++++ Texto extraído ++++
Para quem não sofra de iliteracia nem esteja de má-fé, o que está escrito sobre a TAP no Memorando inicial da “troika” não permite duas interpretações: não está lá nenhum compromisso de privatização total da TAP, ao contrário do previsto para a EDP e a REN.
Convém esclarecer que o acordo com a ‘troika’ foi vertido em dois documentos distintos mas coerentes, um dirigido à Comissão Europeia e outro dirigido ao FMI. O primeiro refere as privatizações no ponto 3.31 (págs. 14 da versão portuguesa e 45 da versão inglesa) e o segundo refere-as no ponto 17 (págs. 7 da versão portuguesa e 8 da inglesa). Contudo, todas as versões, em inglês ou português, são, no que se refere à TAP, substancialmente iguais e não consentem qualquer margem de interpretação. Todos os textos são igualmente claros e todos dizem rigorosamente o mesmo.
++++ Material fornecido ++++
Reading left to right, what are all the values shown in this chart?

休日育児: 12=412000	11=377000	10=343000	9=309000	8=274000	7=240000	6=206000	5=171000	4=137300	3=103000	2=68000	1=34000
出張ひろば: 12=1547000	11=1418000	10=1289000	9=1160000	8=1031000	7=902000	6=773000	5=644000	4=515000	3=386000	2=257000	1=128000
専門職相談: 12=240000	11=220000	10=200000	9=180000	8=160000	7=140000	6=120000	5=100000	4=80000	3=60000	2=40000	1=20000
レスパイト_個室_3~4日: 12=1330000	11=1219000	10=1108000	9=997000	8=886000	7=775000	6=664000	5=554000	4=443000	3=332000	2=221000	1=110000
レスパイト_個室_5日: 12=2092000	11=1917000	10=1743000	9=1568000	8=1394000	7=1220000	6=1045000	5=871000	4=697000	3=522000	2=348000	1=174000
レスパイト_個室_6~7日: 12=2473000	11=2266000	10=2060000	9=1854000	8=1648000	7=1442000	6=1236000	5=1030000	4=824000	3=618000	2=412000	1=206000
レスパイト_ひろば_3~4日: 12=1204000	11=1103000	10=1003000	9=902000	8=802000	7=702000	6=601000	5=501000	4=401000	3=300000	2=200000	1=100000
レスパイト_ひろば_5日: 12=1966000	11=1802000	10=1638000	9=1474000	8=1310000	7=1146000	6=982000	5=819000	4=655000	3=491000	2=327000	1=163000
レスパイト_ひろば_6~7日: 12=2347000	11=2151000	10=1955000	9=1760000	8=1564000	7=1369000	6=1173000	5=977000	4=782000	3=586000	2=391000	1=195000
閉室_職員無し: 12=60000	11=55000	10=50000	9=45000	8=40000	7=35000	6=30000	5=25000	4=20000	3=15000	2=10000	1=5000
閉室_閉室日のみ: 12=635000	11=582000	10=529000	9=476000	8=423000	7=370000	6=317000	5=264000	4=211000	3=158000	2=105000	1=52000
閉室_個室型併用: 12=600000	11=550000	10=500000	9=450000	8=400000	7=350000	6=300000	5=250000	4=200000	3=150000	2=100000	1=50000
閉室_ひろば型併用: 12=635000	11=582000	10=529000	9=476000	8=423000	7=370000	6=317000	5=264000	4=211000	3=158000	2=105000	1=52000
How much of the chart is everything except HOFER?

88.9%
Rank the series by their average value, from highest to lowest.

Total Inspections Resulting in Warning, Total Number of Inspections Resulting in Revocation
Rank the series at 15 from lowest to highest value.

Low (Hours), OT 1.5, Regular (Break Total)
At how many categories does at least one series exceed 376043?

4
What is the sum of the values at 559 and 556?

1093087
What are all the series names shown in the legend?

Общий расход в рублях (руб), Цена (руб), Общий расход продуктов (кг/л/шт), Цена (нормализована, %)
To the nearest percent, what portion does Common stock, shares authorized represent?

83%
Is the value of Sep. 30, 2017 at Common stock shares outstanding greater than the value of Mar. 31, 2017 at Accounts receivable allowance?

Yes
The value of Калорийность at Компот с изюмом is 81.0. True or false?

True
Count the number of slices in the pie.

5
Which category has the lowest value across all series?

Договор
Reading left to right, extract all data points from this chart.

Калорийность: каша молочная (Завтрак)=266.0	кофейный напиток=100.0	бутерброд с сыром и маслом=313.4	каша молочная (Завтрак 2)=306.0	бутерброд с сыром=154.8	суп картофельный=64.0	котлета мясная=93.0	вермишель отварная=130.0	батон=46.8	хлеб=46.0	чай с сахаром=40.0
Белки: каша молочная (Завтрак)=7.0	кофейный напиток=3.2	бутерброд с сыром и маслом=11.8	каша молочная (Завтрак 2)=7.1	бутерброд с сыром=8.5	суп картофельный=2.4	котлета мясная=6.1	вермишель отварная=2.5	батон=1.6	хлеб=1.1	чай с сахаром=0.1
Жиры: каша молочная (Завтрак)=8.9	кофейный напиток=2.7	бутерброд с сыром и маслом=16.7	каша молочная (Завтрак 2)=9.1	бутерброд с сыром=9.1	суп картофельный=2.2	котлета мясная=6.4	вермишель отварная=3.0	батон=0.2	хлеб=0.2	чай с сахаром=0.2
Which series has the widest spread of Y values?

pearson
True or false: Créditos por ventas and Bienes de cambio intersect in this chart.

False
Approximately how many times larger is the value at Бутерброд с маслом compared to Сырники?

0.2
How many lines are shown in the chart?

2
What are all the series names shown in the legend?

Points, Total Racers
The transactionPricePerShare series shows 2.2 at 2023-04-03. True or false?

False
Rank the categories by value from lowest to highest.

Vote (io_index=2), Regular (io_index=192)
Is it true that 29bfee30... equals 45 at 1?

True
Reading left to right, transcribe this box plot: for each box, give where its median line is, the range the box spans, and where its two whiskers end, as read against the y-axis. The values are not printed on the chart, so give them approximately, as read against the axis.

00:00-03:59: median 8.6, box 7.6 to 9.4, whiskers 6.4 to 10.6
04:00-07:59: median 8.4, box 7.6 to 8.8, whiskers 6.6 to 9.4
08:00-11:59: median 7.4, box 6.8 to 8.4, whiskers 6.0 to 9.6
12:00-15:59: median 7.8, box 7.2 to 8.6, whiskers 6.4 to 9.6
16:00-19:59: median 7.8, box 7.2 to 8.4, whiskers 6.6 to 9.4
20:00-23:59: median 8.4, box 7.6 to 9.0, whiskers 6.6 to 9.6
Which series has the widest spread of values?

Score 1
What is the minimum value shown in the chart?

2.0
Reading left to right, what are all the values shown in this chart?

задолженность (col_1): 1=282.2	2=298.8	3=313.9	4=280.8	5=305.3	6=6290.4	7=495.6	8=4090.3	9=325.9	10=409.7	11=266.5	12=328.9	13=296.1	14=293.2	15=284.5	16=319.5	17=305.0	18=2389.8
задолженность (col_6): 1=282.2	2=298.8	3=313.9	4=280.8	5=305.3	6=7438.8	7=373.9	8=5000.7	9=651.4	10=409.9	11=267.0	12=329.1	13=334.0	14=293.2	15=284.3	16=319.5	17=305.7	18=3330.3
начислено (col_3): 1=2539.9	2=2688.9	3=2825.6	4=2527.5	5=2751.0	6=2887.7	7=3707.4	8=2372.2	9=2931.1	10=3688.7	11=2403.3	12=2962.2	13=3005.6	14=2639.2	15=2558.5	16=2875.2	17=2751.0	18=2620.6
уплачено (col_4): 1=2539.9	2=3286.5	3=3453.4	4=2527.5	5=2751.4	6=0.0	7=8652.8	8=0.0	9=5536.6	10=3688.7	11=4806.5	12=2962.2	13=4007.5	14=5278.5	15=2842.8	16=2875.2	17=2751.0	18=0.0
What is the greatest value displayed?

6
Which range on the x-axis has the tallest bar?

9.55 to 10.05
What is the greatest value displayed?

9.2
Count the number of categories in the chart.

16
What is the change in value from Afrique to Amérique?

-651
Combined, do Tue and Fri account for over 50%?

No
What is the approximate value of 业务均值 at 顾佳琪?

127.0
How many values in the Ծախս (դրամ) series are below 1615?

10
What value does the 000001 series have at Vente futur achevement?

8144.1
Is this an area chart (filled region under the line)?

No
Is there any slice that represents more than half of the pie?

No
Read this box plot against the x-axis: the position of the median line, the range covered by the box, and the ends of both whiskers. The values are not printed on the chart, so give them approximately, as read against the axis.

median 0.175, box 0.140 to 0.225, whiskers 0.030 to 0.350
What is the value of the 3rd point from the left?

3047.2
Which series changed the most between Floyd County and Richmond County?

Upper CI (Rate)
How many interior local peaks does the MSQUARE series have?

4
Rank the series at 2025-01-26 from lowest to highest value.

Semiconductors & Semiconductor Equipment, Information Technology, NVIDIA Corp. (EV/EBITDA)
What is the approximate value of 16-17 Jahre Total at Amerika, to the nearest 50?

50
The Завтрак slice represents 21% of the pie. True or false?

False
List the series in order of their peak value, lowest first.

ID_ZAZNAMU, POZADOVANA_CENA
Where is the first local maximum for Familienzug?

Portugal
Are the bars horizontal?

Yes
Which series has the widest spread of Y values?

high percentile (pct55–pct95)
++++
[Requisito 1]
No texto sobre a TAP e o memorando da troika, para que empresas estava prevista a privatização total?
[Requisito 2]
Prossiga o texto sobre a TAP e o memorando da troika a partir da última frase apresentada.
As entradas não são necessárias para nada do que aqui se pede.

[Área de resposta 1]
Para a EDP e a REN.

[Área de resposta 2]
Tomemos o documento base do acordo, que é o Memorando dirigido à Comissão. O texto começa por assumir um compromisso genérico de calendário ao dizer que o Governo “acelerará” o programa de privatizações. Depois, recorda o plano de privatizações já existente, mencionando, para o que aqui interessa, que esse plano abrange a TAP mas apenas prevê a “alienação parcial” de “todas” as empresas de maior dimensão. Até aqui, portanto, nenhuma novidade: apenas a descrição do programa de privatizações previsto desde Março de 2010 no PEC 2010-2013 (o chamado PEC I) e reafirmado no Relatório do Orçamento para 2011 (o chamado PEC III, já que as medidas adicionais adoptadas na sequência da crise grega, em Maio de 2010, a que se convencionou chamar PEC II, são omissas sobre a matéria). Ora, basta consultar os quadros sobre privatizações constantes desses documentos (págs. 36 do PEC I e 165 do Relatório OE2011) para que não possam restar quaisquer dúvidas: a TAP aparece sempre na lista das empresas a submeter a uma mera alienação PARCIAL. E esta intenção manteve-se no PEC IV, que nem sequer se referiu à percentagem das privatizações mas apenas ao respectivo calendário.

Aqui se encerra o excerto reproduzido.